Все слова батюшки я сохранила в сердце своем, как в благодатной почве, которая со временем должна была принести плод, если только я не оставлю своих душевных трудов, окунувшись в суету семейной жизни.
Родители моего мужа приняли меня в свой дом с любовью. Свекор Василий Осоргин оказался человеком доброго нрава, а свекровь Евдокия – женщиной разумной и кроткой. Они были уже в летах и видели в своей невестке прежде всего помощницу, и потому мне сразу захотелось именно таковою для них и стать. Вскоре все хозяйство легло на мои плечи.
Вечерами, когда мне выдавалась свободная минутка, я пряла и шила
Я стала жить, как жила когда-то у бабушки Анастасьи – вставать с рассветом и ложиться только тогда, когда в доме затихнут последние звуки. Я полюбила раннее утро, потому как это было мое единственное время, которое я проводила в одиночестве. Утро я посвящала молитве, я разговаривала с Тобой. И Ты не оставлял меня, давая силы на день грядущий. А сил требовалось много. Имение Осоргиных было огромно: были у нас и свои поля, и леса, и озера. Было множество прислуги и другого честного люда в доме. И за всем имением я должна была зорко следить, имуществом мудро распоряжаться, а слугам давать своевременные указания. По своему устроению сама скорее послушница, я вдруг стала управляющей другими людьми! И это давалось мне с трудом.
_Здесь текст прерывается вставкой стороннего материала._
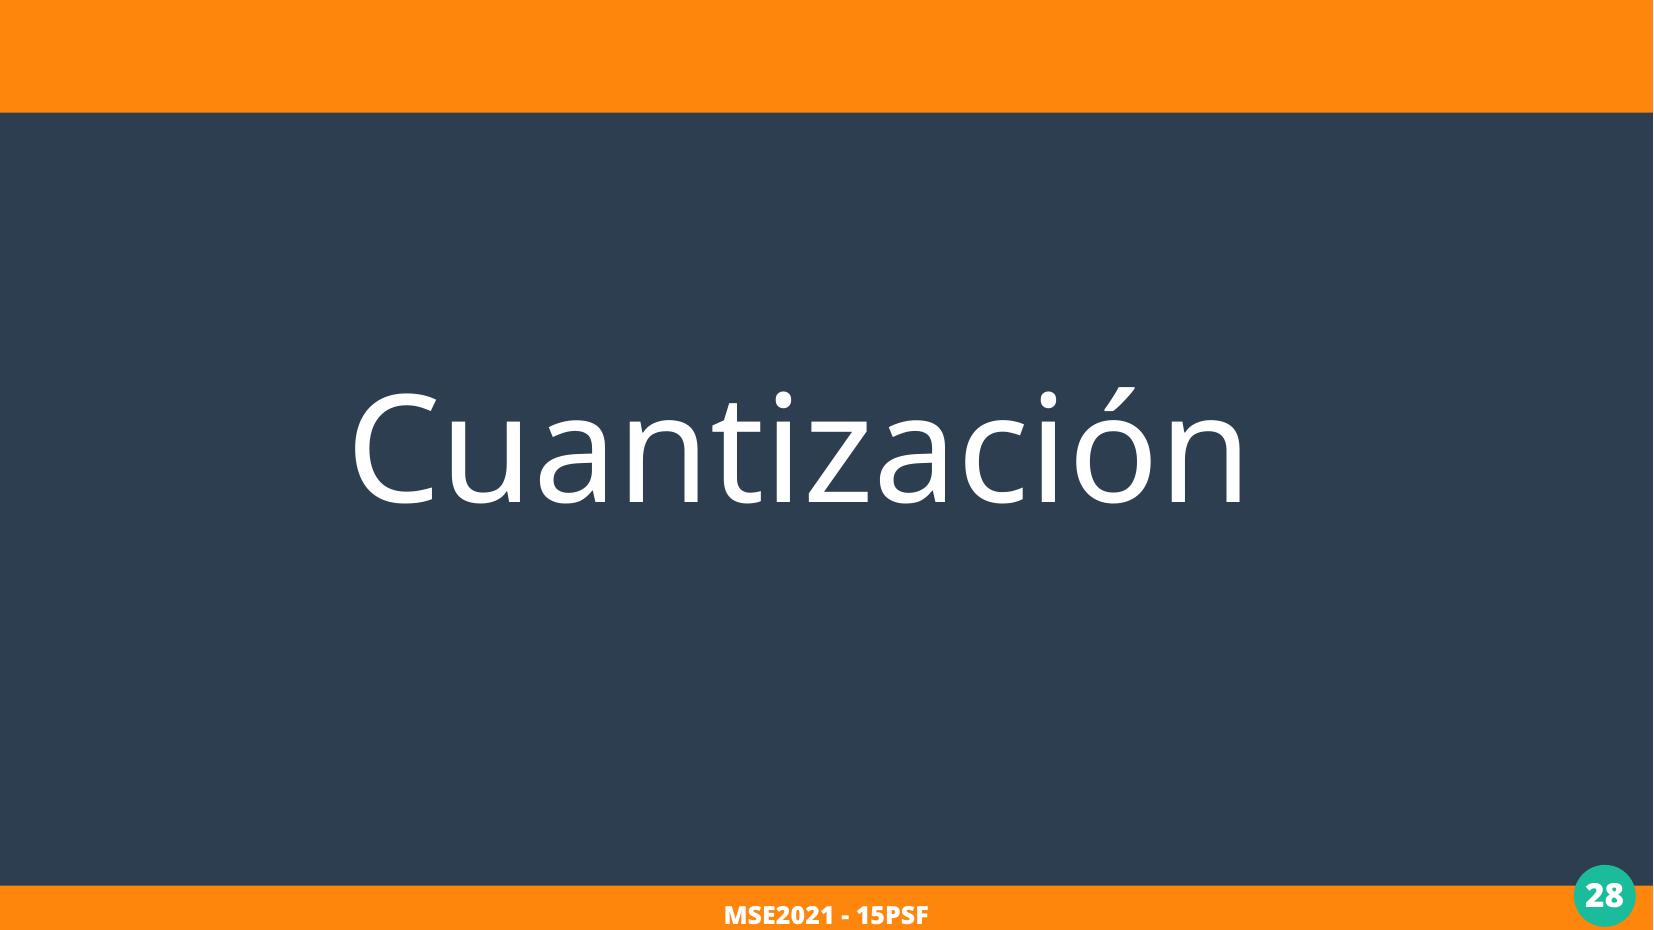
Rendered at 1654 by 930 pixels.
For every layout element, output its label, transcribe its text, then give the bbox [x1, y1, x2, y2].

list Cuantización [346, 342, 1597, 579]
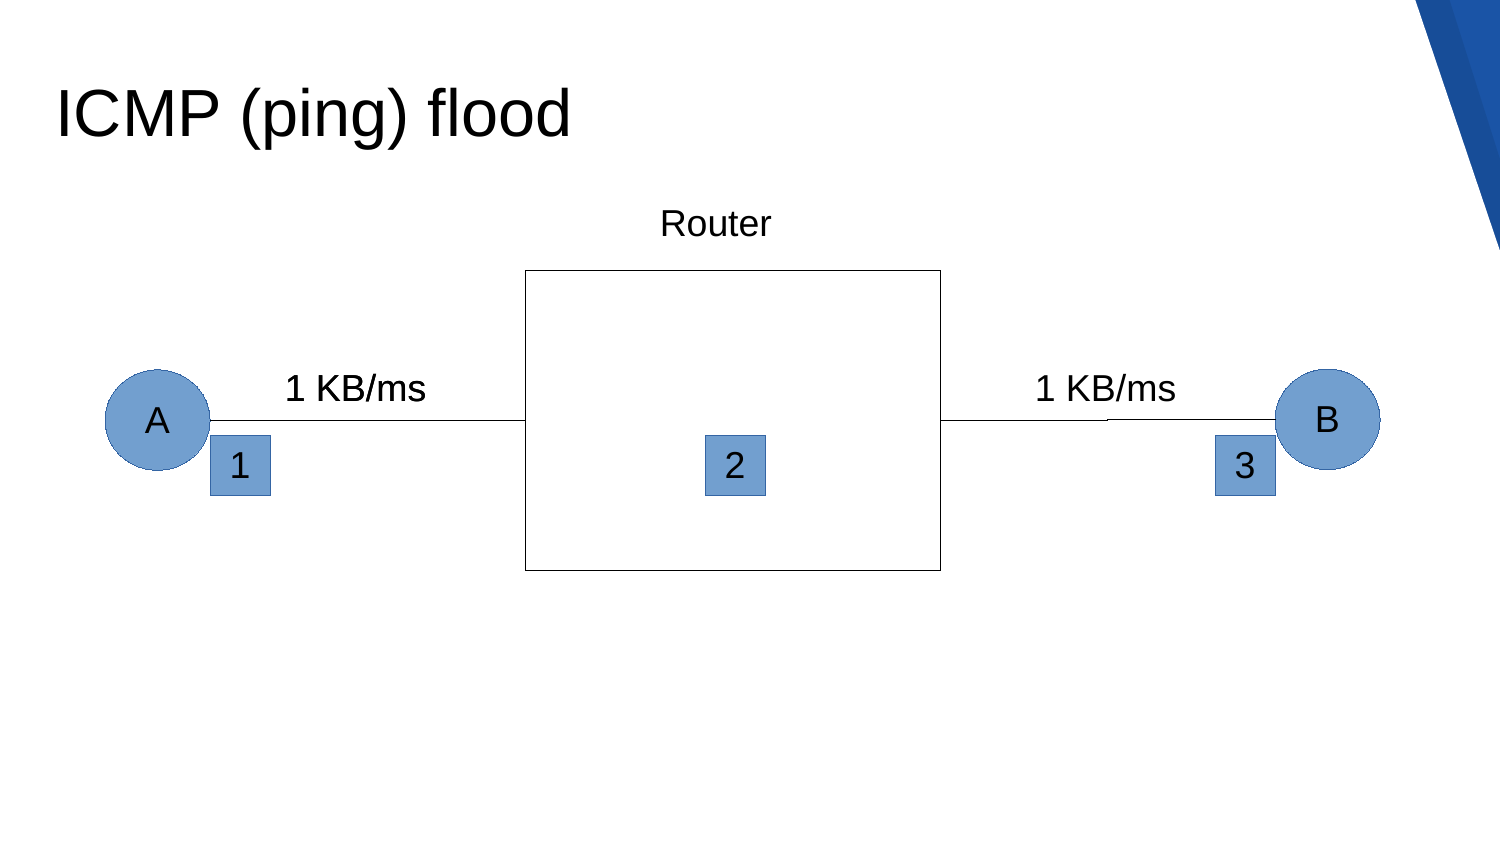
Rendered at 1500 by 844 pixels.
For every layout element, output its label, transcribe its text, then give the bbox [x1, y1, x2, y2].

text_box 1 KB/ms [1020, 360, 1192, 417]
text_box Router [645, 195, 787, 252]
text_box 1 [210, 435, 271, 496]
text_box 2 [705, 435, 766, 496]
title ICMP (ping) flood [40, 97, 829, 166]
text_box B [1275, 369, 1381, 470]
text_box [525, 270, 941, 571]
text_box 3 [1215, 435, 1276, 496]
text_box 1 KB/ms [270, 360, 442, 417]
text_box A [105, 369, 211, 471]
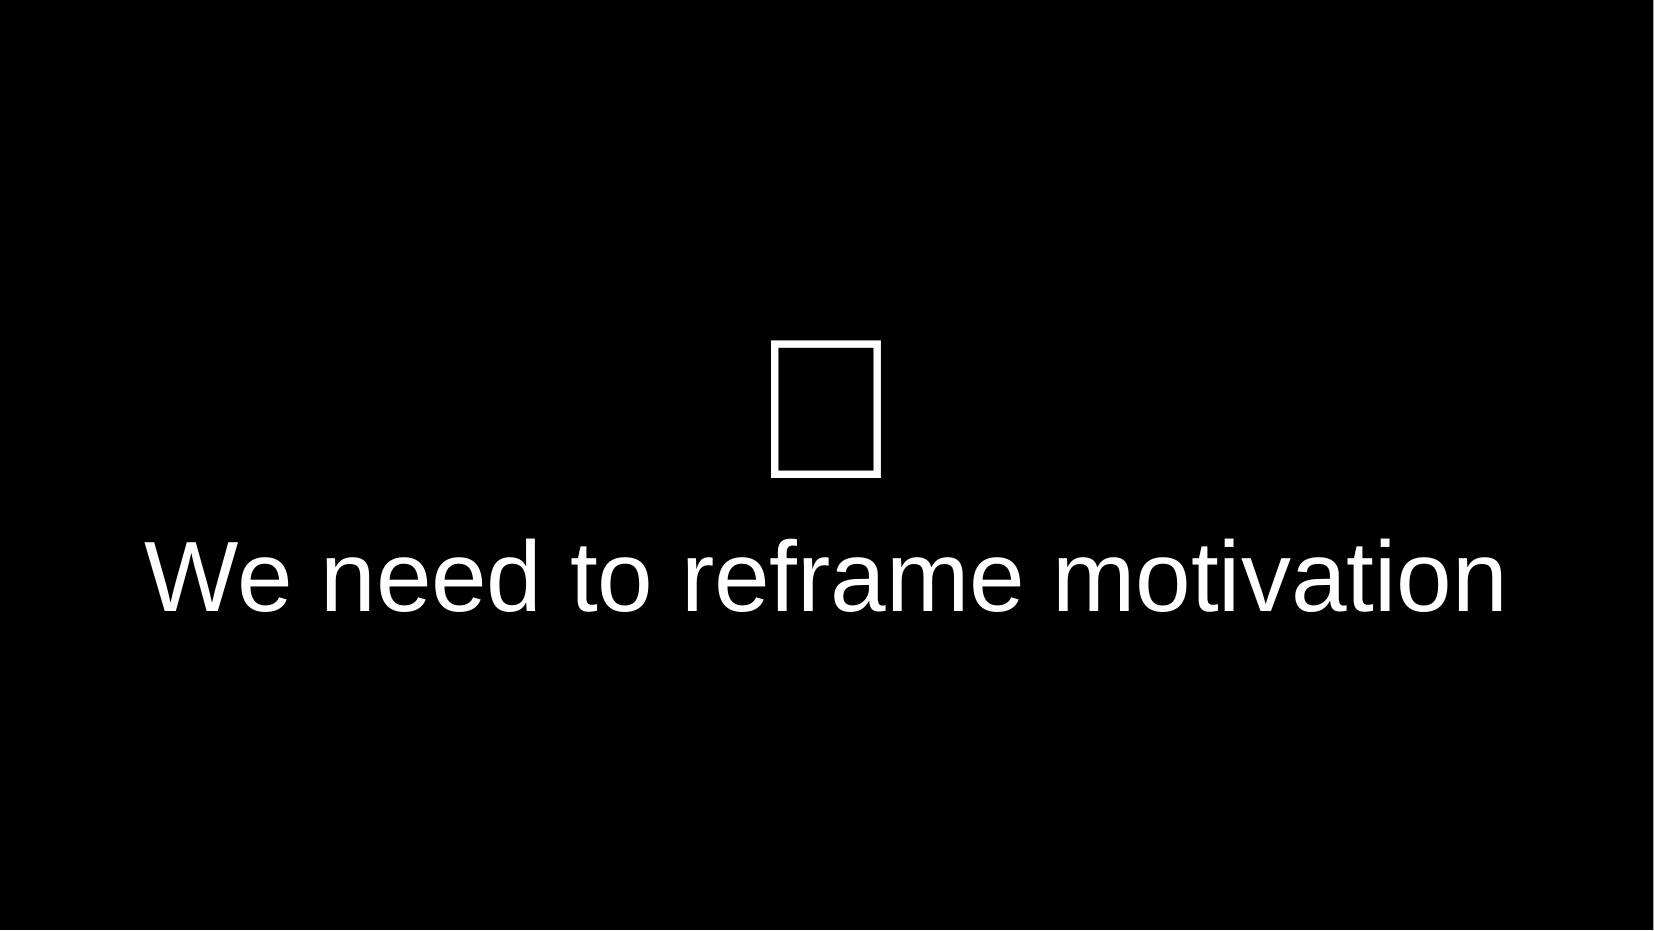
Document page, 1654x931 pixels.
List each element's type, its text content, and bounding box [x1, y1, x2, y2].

subtitle 🤔 We need to reframe motivation [82, 0, 1571, 931]
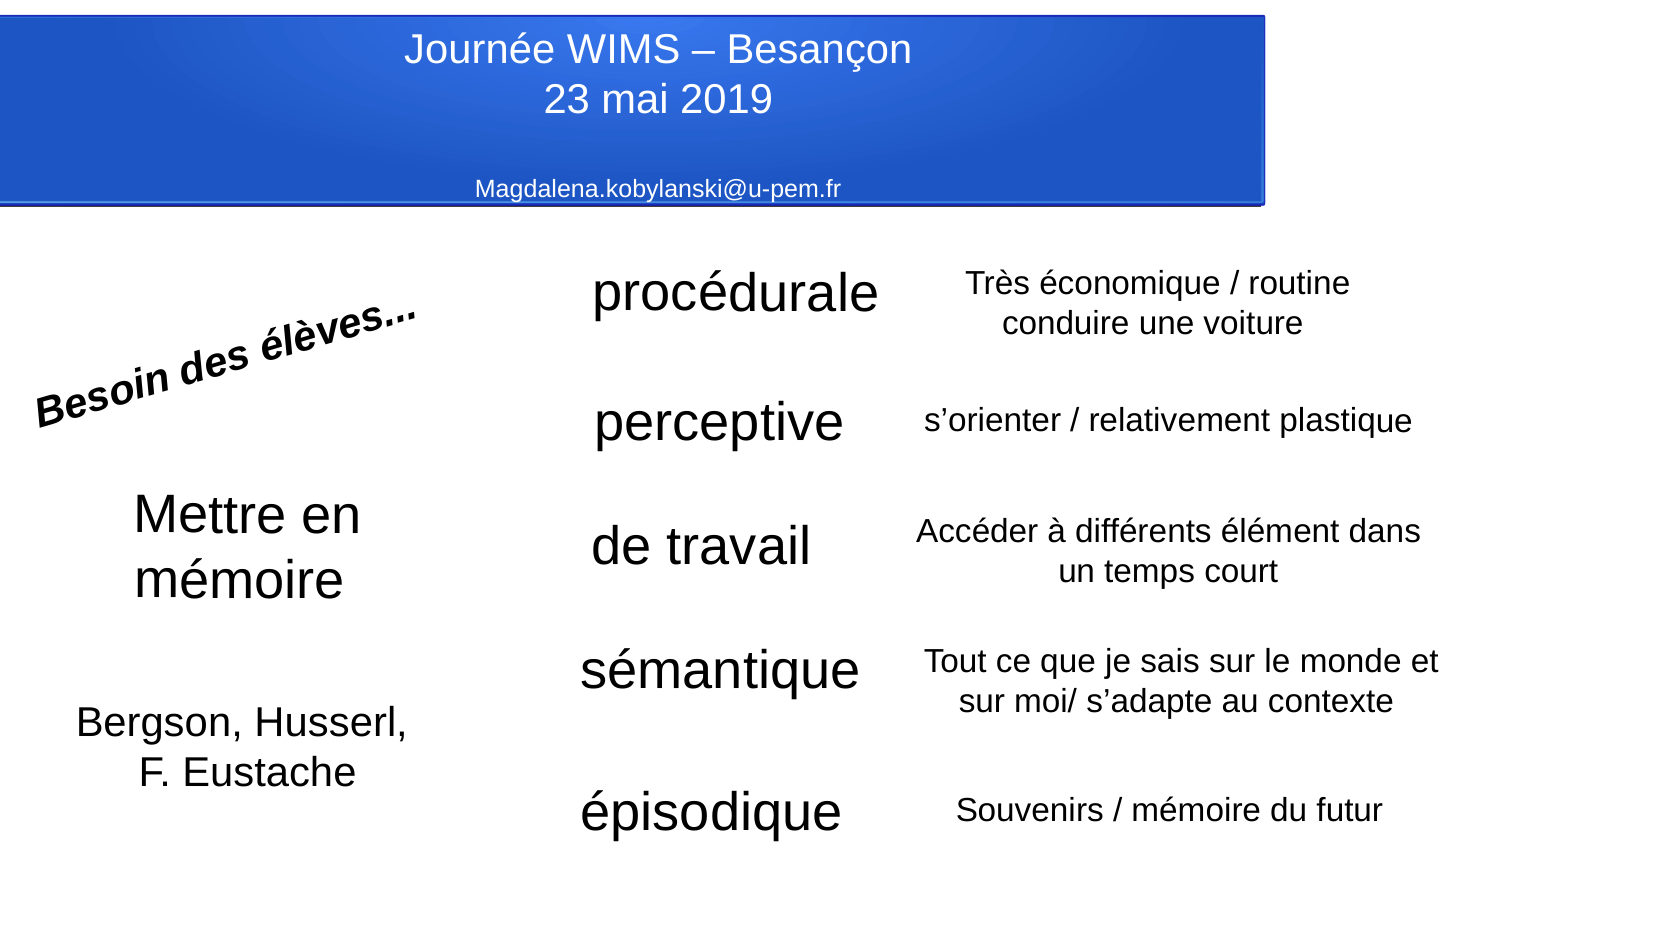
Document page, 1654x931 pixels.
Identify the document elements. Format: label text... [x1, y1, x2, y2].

Своих девушек я жалела, и порой, видя недостаток в работе той или иной из них, я сама тихонько доделывала за ними. Бывало, за этим занятием меня заставали моя свекровь или супруг.
«Ульяна! – слышала я гневные речи. – Что это? Не подобает госпоже самой прислуживать. Совсем так людей распустишь. А людей надобно в строгости держать!»
Я улыбалась и покорно кивала моим родным. Но строгой быть не могла. Ведь я видела, как трудятся не покладая рук наши слуги, как устают они, и нет у них ни отдушины какой, ни радости в жизни. А ведь все мы человецы – Творения Божии.
Жалела я людей. Жалела. За что частенько мне самой и доставалось даже от самих слуг, которые, я знаю, шутили обо мне, называя между собой слугой-хозяйкой. Но я не обижалась этому прозвищу, ведь по сути я таковою и была…
Вечерами, когда мне выдавалась свободная минутка, я пряла и шила. Шила и пряла. Столько вдов было в наших селениях, сколько сирот, сколько бедных, обездоленных, кому нужна была одежда! Конечно, пряжа моя была самой простой (слава Богу, грубой овечьей шерсти у нас в имении хватало), но мне удавалось сплести из нее тонкие нити, и ткань получалась мягкая, а одежда очень удобной. И я радовалась своим трудам более, чем радовались женщины, которым я передавала сшитые вещи через свою преданную служанку, которая по моему наказу держала сие делание втайне от домашних. О моем рукоделии во всем доме знал только мой супруг – от него у меня не было секретов.